India’s Tata Motors hits a sweet spot in small car sales
Tata Motors' latest offering Tiago has become the second largest selling car in small car segment, after posting a 40% rise in its annual sales
While Tata Motors made many attempts to dominate India’s small car market, they could not make much headway. Its ambitious Nano car project failed to rev up sales, but it now looks to have cracked the code with Tiago, its latest offering.
Launched two years ago, Tiago is now the second highest selling small car after Maruti Suzuki’s Alto and has overtaken Renault’s Kwid and Hyundai Eon, which are now in third and fourth position respectively, reports Business Standard.
Data from the Society of Indian Automobile Manufacturers for January to March this year shows that more than 23,100 Tiagos were sold, up from 15,383 units sold in the same period last year, a 50% increase in volume.
This is a small number when compared with Alto’s nearly 62,200 units. However, Alto’s sales grew by only about 1% on its high base.

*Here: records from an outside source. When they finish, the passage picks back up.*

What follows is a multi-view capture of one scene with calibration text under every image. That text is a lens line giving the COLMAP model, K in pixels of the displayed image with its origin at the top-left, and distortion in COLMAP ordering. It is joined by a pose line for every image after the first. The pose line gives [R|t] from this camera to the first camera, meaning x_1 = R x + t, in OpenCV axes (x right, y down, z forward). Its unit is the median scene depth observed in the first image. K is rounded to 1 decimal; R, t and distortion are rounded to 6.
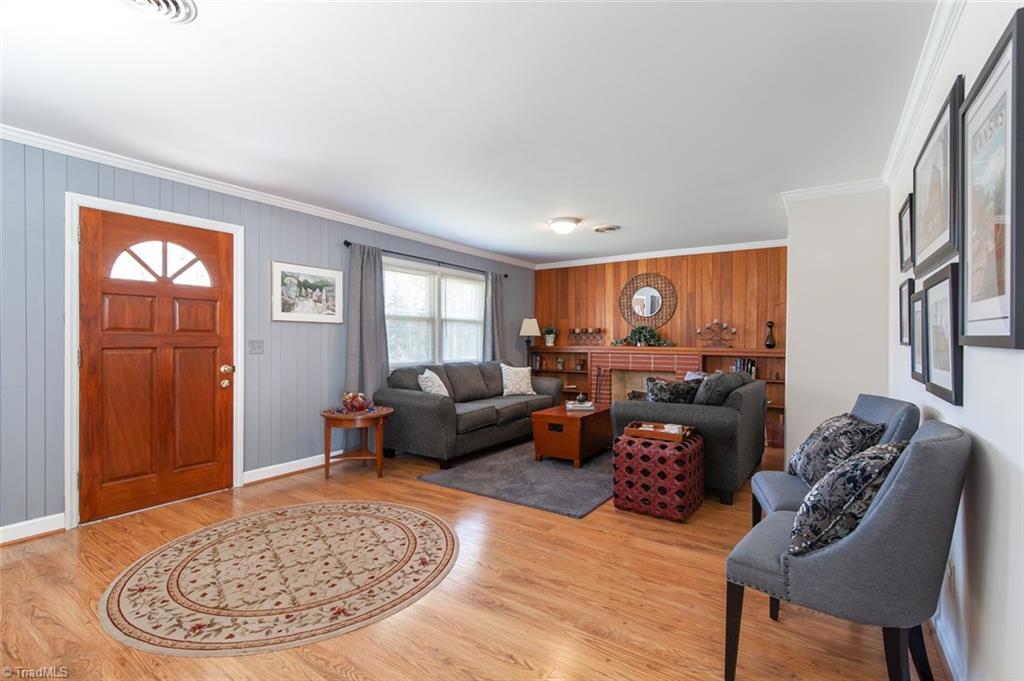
lens RADIAL K [[461.7, 0, 514.2], [0, 461.7, 341.6], [0, 0, 1]] dist [-0.000049, 0.000968]
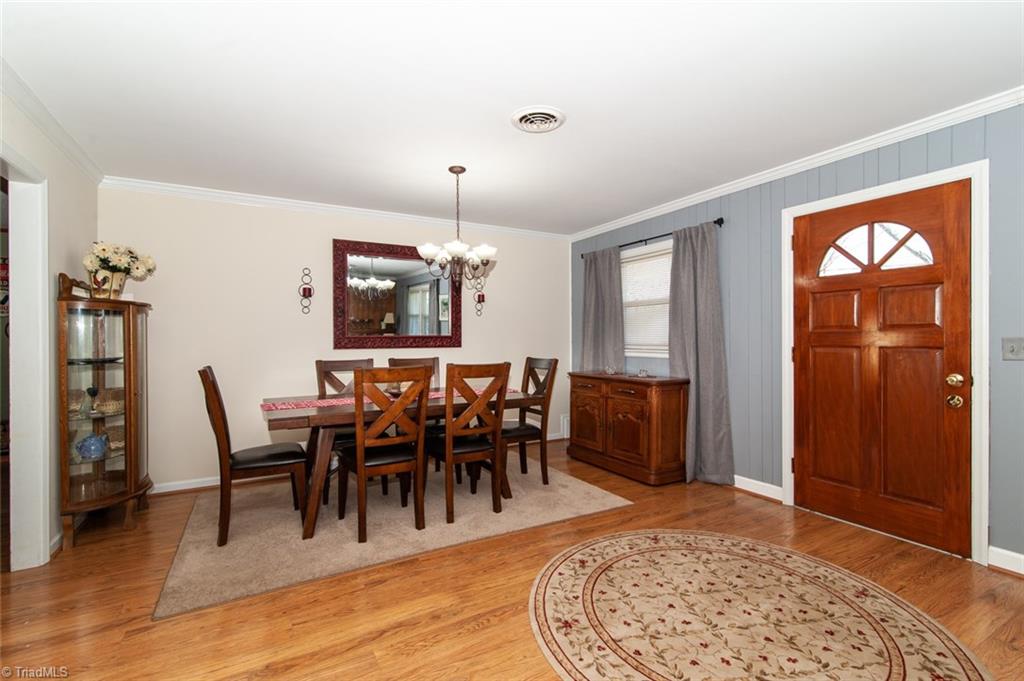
lens RADIAL K [[461.7, 0, 508.7], [0, 461.7, 338.4], [0, 0, 1]] dist [-0.000049, 0.000968]
pose [[-0.453374, -0.002469, -0.891317, 0.362697], [0.001930, 0.999991, -0.003752, -0.000642], [0.891318, -0.003421, -0.453365, 0.910070]]
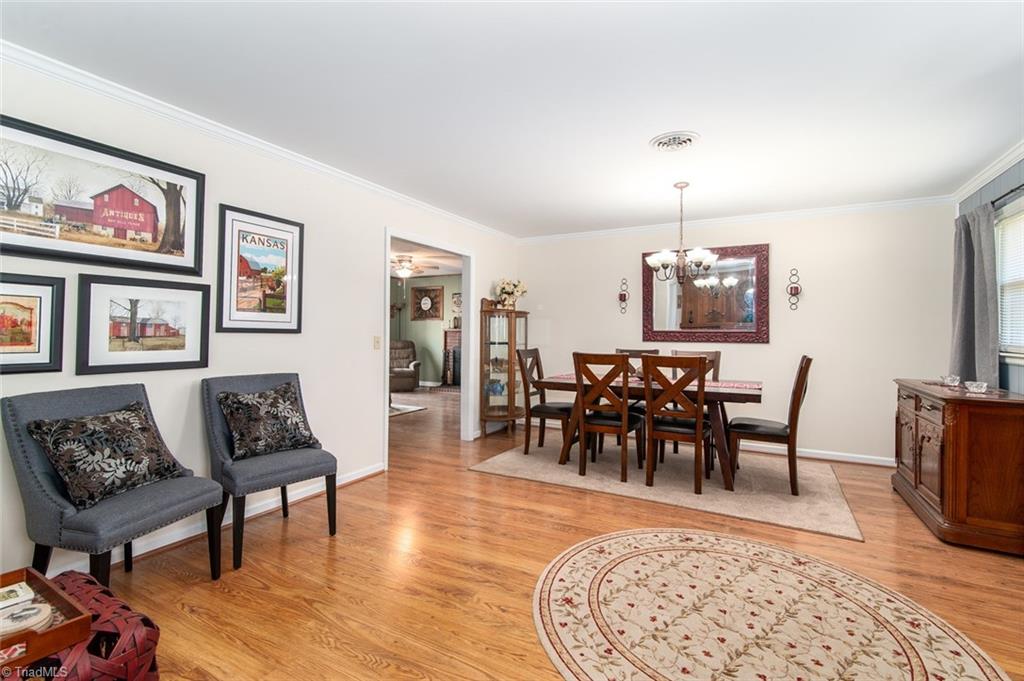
lens RADIAL K [[461.7, 0, 512.9], [0, 461.7, 330.8], [0, 0, 1]] dist [-0.000049, 0.000968]
pose [[-0.995959, -0.012061, -0.088995, -0.013514], [-0.011869, 0.999926, -0.002693, -0.003846], [0.089021, -0.001626, -0.996028, 1.526139]]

The Kwid, a sports utility vehicle-styled small car of French automaker Renault, saw its sales slip by over 32% to 17,517 units during the period. And Korean carmaker Hyundai’s Eon also saw a decline of 7% during the quarter.

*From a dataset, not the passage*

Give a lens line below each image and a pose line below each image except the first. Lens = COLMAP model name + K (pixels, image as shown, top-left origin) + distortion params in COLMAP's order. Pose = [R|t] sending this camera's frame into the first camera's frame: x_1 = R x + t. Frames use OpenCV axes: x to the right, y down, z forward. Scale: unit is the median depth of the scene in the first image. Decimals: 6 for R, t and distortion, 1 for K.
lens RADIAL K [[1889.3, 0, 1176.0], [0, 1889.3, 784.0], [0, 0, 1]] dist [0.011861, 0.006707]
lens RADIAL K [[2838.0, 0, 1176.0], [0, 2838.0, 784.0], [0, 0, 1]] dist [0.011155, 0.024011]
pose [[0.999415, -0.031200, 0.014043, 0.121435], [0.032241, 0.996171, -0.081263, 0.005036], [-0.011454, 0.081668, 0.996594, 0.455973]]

However, for the 2017-18 financial year, Kwid maintained second spot with domestic sales of 83,089 units (in spite of a 24% drop year-on-year).
Tata Motors sold 78,829 units of the Tiago during 2017-18 and posted growth of more than 40% over the previous year. That makes the Tiago one of the fastest-growing car brands in the country over past year. Since the launch, the company has sold 134,952 units.

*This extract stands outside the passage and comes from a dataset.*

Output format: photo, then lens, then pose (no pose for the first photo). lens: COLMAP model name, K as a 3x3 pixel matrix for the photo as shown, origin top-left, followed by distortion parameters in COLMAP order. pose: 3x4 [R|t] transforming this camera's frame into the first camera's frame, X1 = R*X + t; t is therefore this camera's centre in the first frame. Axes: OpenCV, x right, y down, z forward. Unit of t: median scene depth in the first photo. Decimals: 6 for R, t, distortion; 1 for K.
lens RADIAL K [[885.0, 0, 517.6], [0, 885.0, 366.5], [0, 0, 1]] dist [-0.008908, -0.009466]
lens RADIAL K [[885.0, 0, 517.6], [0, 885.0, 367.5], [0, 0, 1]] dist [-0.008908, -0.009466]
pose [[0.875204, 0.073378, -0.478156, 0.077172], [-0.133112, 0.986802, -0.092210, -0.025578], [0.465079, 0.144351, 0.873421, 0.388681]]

Tata Motors has been long struggling to make an impact in the price-sensitive Indian small-car market. It launched the Nano, the world’s cheapest car, with price a little above 100,000 rupees (US$1,510), but after some initial excitement, sales began to drop.
Experts attributed that to a marketing failure. The brand tried to appeal to the masses for whom affordability was a key factor. However, that positioning was part of the reason it failed, because people assumed it was substandard in quality.
Even Ratan Tata, chairman Emeritus at Tata Sons, admitted after stepping down in 2013 that marketing the Nano as a cheap car was a mistake.